With the new year comes the latest revisions in the Fair Labor Standards Act (FLSA). This round of revisions effects both exempt and non-exempt employees. What are these changes? Let's dig in.
Exempt workers, who are not paid overtime, will see their "salary threshold" (or "standard salary level") increase from $455/week ($23,660 annual) to $684/week ($35,568 per annum). The "Highly Compensated Employee" threshold will also move from $100,000/year to $107,432.
The focus of this post, though, are non-exempt workers: who can either be paid hourly or salary and are entitled to time-and-a-half overtime pay, as they will see a few changes, as well. Because of these changes, it may be wise for employers to consider updating their policies to reflect the government's changing regulations.
All Work = All Pay
Non-exempt employees must record and be paid for all hours worked—even if hours are worked outside of the employee's standard shift. Therefore, we recommend that you institute a policy which, depending on your company's specific situation, either allows or prohibits non-exempt employees from working outside their regular hours.

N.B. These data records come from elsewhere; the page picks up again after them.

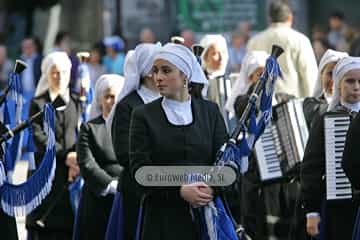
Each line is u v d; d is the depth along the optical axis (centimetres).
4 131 1619
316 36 3338
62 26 3744
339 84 1487
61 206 1794
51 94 1845
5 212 1581
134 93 1513
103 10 3744
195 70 1374
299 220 1526
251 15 3681
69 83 1884
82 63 1845
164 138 1355
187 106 1372
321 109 1697
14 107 1625
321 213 1453
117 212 1512
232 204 1723
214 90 1920
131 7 3647
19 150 1650
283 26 2095
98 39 3725
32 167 1700
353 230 1424
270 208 1777
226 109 1847
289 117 1733
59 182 1794
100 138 1673
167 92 1359
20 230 2077
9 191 1580
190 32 3388
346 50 3241
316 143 1452
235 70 3284
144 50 1515
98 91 1686
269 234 1778
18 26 4038
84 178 1662
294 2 4056
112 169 1672
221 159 1355
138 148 1353
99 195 1645
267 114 1428
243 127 1403
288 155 1738
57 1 3984
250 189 1773
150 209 1363
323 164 1452
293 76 2072
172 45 1362
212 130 1376
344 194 1437
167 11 3666
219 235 1353
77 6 3734
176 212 1361
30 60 3206
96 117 1695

If they are permitted to work outside regular hours, they should have a method for recording those hours. Refusing to pay employees for time worked, even if that time was unauthorized, is unlawful.

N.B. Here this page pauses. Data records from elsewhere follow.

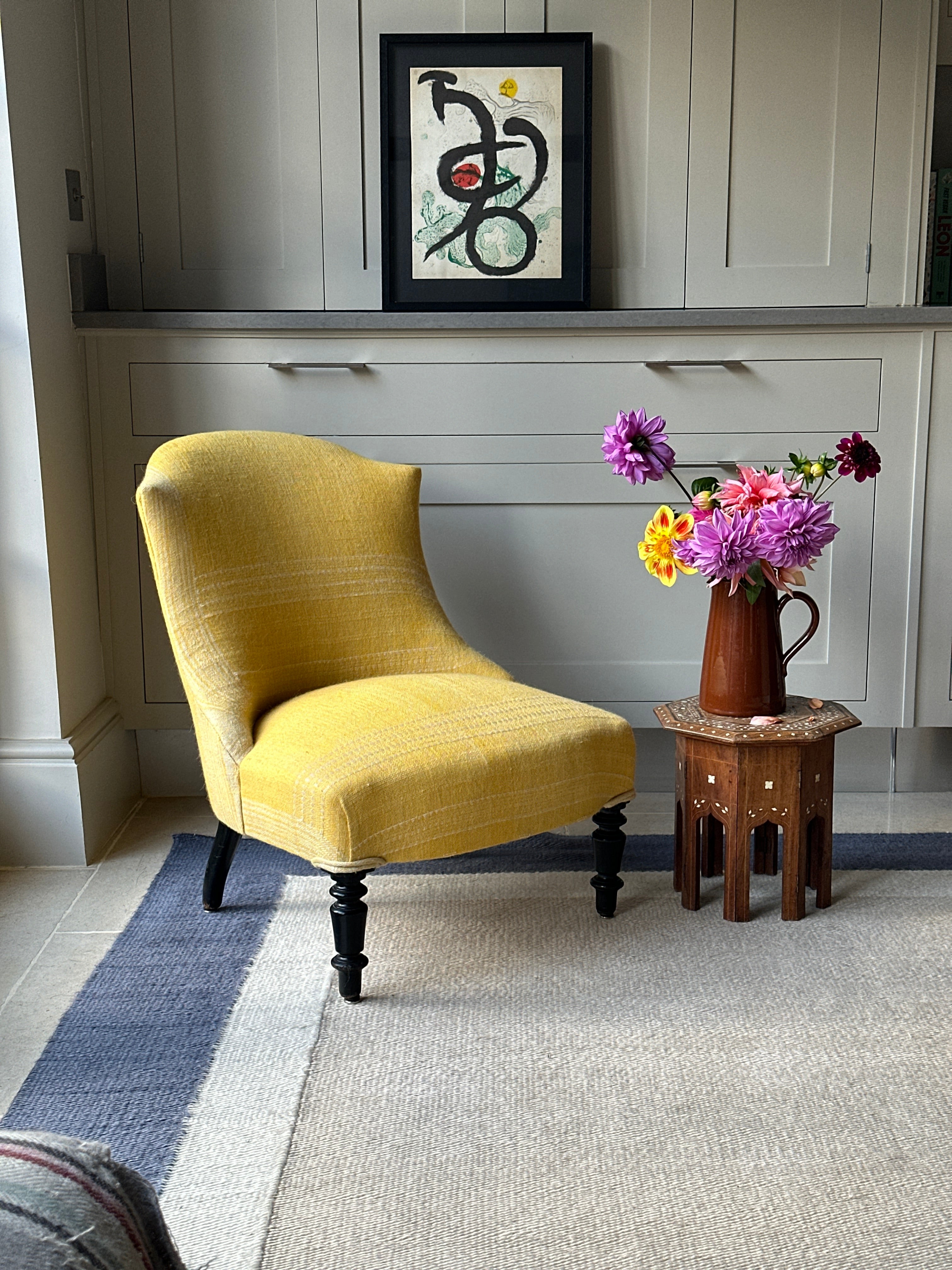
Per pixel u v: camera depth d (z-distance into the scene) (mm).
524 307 2641
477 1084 1617
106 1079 1639
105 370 2521
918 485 2537
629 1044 1706
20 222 2201
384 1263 1290
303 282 2699
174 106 2623
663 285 2688
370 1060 1677
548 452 2559
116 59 2600
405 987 1878
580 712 2002
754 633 2100
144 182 2650
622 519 2592
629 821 2586
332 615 2121
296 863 2367
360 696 1962
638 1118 1540
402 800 1755
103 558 2594
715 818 2277
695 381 2518
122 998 1852
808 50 2574
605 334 2500
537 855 2393
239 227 2676
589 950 1990
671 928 2066
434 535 2604
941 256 2791
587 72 2572
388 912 2143
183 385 2525
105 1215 729
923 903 2154
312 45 2602
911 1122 1525
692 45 2582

What about electronic devices? FLSA's new rule is that any time a non-exempt employee spends working from their smartphones or personal computers is considered time worked which they must be paid for; again, even if it occurs outside of work hours. Because of this, you may want to institute a policy prohibiting employees from working from their personal electronic devices or, for example, if you know an employee will need to monitor emails for a weekend, consider building that time into the weekly work schedule.
In many states, non-exempt employees are required to have meal and/or break periods. If you're in one of these areas, inform employees of these breaks, explain clocking in and out procedures, and remind them that they should not be working during lunch breaks—actually take a break! Employees may ask if they can work through their lunch break, but, legally speaking, they should not be allowed to. Though there is a process through which this requirement can be waived, but it often requires special circumstances.
The FLSA updates will add rules about overtime (though this is mostly a state-by-state basis), so make sure you're up to date with regulations. Also, work-related travel time is, in the eyes of the law, work that the employee must be paid for (there are exceptions to this, though, such as a morning commute).
If updated policies are not covered in your employee handbook, adding them now or distributing them as amendments would be wise and have employees sign-off on the changes. And if your policies are already in the handbook, remind your employees of the changes. Taking these steps will help you and your company stay within the boundaries of the law.